**What to work on:**
Write out the stretch of lines below that begins at the line with "middle tip: (86, 168)" and ends at the line with "thumb mcp: (157, 148)", including both, exactly as given and nothing more.

Extracted records
------------------------------------

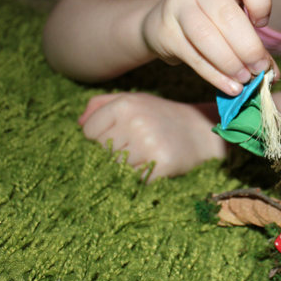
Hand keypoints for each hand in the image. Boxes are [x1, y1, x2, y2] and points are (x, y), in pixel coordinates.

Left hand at [79, 92, 226, 180]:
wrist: (203, 131)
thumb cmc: (162, 116)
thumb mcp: (134, 100)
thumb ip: (101, 104)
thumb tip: (78, 123)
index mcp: (125, 104)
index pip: (88, 131)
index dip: (99, 138)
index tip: (118, 138)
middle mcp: (135, 122)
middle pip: (99, 150)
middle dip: (112, 153)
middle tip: (134, 148)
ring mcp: (148, 144)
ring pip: (114, 167)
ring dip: (125, 167)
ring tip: (143, 156)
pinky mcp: (161, 164)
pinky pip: (133, 180)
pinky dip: (138, 178)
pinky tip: (151, 168)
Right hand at [141, 0, 277, 95]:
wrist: (161, 23)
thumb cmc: (209, 21)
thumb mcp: (232, 21)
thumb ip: (253, 44)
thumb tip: (272, 75)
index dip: (261, 1)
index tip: (262, 24)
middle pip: (227, 14)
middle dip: (248, 47)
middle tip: (259, 69)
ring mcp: (177, 5)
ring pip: (206, 36)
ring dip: (230, 63)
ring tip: (244, 79)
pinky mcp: (165, 31)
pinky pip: (193, 56)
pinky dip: (215, 75)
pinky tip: (230, 87)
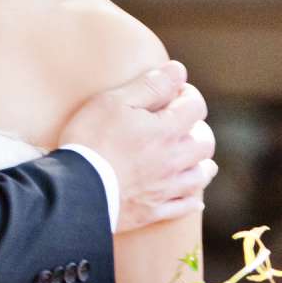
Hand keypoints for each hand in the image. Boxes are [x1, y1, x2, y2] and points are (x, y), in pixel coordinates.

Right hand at [59, 61, 216, 232]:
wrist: (76, 191)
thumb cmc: (92, 140)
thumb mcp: (114, 101)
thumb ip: (150, 85)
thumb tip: (178, 71)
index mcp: (167, 130)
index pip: (195, 107)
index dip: (188, 94)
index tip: (174, 92)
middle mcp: (174, 160)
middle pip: (205, 143)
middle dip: (199, 129)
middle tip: (183, 124)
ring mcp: (165, 188)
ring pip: (200, 176)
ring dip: (201, 164)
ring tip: (191, 156)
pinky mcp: (153, 211)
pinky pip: (184, 206)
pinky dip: (192, 200)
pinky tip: (192, 197)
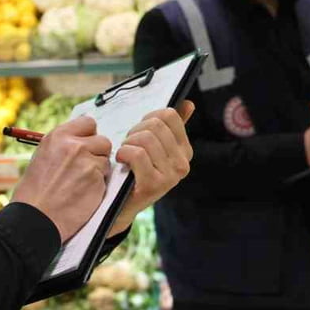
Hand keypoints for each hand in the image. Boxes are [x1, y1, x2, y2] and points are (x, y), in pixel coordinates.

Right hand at [11, 115, 112, 241]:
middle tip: (86, 168)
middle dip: (98, 154)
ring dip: (99, 171)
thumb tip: (82, 140)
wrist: (37, 217)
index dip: (90, 136)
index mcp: (58, 136)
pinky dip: (98, 187)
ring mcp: (87, 162)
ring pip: (106, 161)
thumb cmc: (36, 191)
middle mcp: (74, 146)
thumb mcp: (44, 157)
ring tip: (80, 184)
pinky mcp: (97, 180)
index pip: (88, 123)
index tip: (86, 146)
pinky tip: (83, 194)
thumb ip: (64, 146)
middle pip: (103, 141)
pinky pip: (106, 178)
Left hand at [111, 101, 195, 234]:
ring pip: (145, 138)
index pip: (169, 115)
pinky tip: (121, 161)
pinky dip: (123, 153)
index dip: (148, 118)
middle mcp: (182, 164)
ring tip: (125, 153)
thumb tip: (188, 104)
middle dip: (135, 131)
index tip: (140, 131)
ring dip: (128, 143)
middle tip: (129, 144)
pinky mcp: (153, 184)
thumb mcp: (157, 148)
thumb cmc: (137, 171)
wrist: (122, 205)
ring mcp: (170, 176)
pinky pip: (137, 154)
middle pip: (155, 125)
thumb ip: (173, 127)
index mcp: (185, 151)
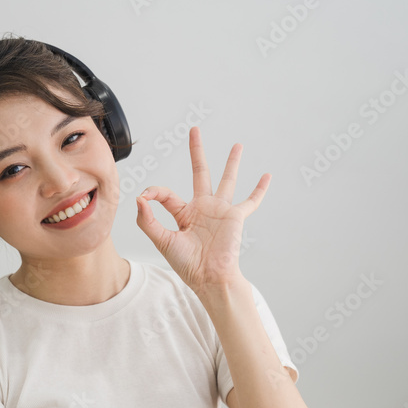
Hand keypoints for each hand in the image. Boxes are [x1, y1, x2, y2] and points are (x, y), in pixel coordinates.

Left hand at [135, 126, 269, 296]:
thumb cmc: (187, 264)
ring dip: (232, 162)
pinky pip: (251, 201)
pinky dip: (260, 190)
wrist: (209, 278)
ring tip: (237, 145)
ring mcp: (220, 210)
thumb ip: (149, 221)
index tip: (144, 197)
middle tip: (194, 130)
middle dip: (197, 151)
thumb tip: (139, 198)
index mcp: (184, 214)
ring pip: (227, 180)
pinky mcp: (236, 216)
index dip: (154, 193)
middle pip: (200, 172)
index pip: (166, 194)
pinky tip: (267, 176)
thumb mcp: (163, 241)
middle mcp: (202, 208)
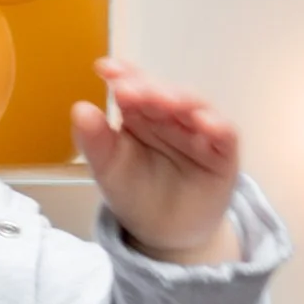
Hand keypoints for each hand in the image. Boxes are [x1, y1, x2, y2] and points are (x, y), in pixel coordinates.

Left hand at [73, 62, 241, 264]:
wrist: (164, 235)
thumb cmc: (135, 192)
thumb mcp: (108, 168)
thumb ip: (94, 140)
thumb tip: (79, 108)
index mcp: (140, 113)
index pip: (134, 86)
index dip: (123, 74)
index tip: (105, 68)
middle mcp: (170, 116)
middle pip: (163, 93)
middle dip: (148, 89)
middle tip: (129, 90)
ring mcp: (199, 132)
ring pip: (194, 107)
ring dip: (180, 100)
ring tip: (164, 100)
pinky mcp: (223, 153)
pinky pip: (224, 135)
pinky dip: (217, 126)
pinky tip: (203, 122)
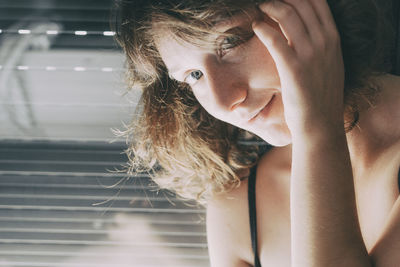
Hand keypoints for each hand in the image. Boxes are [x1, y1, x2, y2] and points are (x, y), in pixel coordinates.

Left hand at [252, 0, 344, 137]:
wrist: (320, 123)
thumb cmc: (321, 96)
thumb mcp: (329, 64)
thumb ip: (321, 44)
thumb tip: (307, 31)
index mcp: (333, 39)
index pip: (318, 2)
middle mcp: (324, 42)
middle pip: (302, 3)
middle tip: (268, 1)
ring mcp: (310, 54)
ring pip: (288, 15)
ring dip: (271, 6)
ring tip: (261, 7)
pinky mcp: (293, 68)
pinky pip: (275, 39)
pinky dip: (263, 28)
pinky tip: (256, 26)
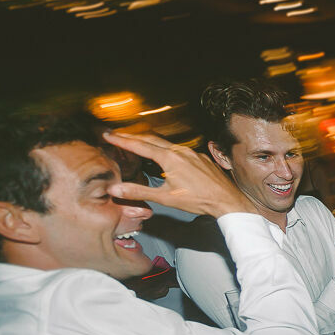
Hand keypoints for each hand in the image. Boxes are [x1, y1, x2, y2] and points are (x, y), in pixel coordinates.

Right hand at [104, 131, 252, 216]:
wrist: (227, 200)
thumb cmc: (199, 200)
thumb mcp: (165, 198)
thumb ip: (139, 192)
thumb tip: (115, 190)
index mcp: (170, 158)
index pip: (139, 145)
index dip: (121, 140)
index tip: (108, 136)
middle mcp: (181, 151)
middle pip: (151, 140)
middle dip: (132, 136)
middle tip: (117, 135)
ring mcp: (192, 153)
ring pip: (165, 143)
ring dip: (148, 141)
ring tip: (136, 141)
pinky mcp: (200, 157)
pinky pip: (178, 148)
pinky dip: (165, 148)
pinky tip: (163, 153)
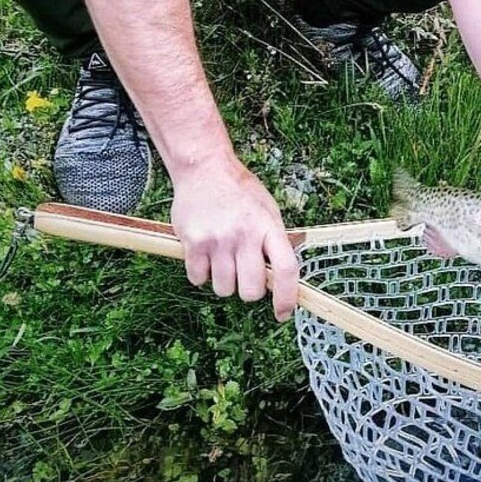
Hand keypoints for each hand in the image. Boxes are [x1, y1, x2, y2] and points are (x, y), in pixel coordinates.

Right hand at [170, 153, 298, 320]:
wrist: (204, 168)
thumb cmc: (240, 192)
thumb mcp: (268, 210)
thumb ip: (274, 242)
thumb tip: (280, 280)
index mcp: (268, 227)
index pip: (285, 270)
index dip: (287, 297)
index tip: (283, 313)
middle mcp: (245, 235)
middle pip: (251, 290)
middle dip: (249, 290)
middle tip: (244, 275)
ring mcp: (218, 240)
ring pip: (224, 289)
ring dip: (224, 282)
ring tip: (223, 259)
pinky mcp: (193, 243)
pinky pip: (198, 279)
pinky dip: (201, 274)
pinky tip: (204, 255)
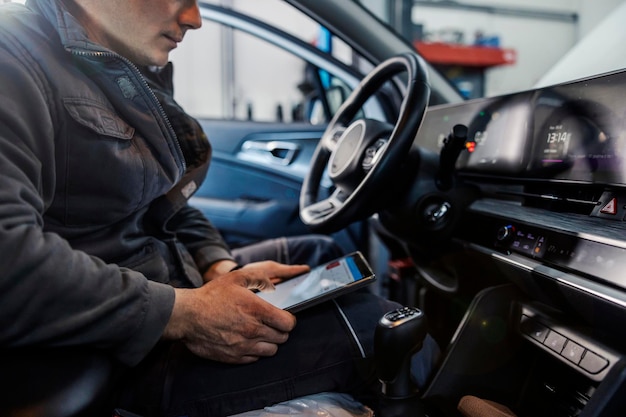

------------------------------------

**Reply:**
middle tip: (86, 168)
middle dip: (98, 154)
ring dip: (99, 171)
thumb tip: (82, 140)
wrist: (37, 217)
index dip: (90, 136)
index mcp: (58, 136)
pinky dip: (98, 187)
ring mcp: (87, 162)
ring pip: (106, 161)
thumb cmc: (36, 191)
middle mcp: (74, 146)
thumb mcp: (44, 157)
ring tip: (80, 184)
pinky mcp: (97, 180)
index pip: (88, 123)
index tip: (86, 146)
pinky tip: (83, 194)
thumb ip: (64, 146)
middle pip: (103, 141)
pinky pip: (106, 178)
Left hand at [111, 101, 195, 234]:
ring pip: (145, 138)
index pip: (169, 115)
pinky tip: (121, 161)
pinky dip: (123, 153)
index dip: (148, 118)
middle mcp: (182, 164)
ring tip: (125, 153)
thumb tip: (188, 104)
middle dip: (135, 131)
index tip: (140, 131)
ring dip: (128, 143)
middle tip: (129, 144)
pinky mcp: (153, 184)
thumb mcp: (157, 148)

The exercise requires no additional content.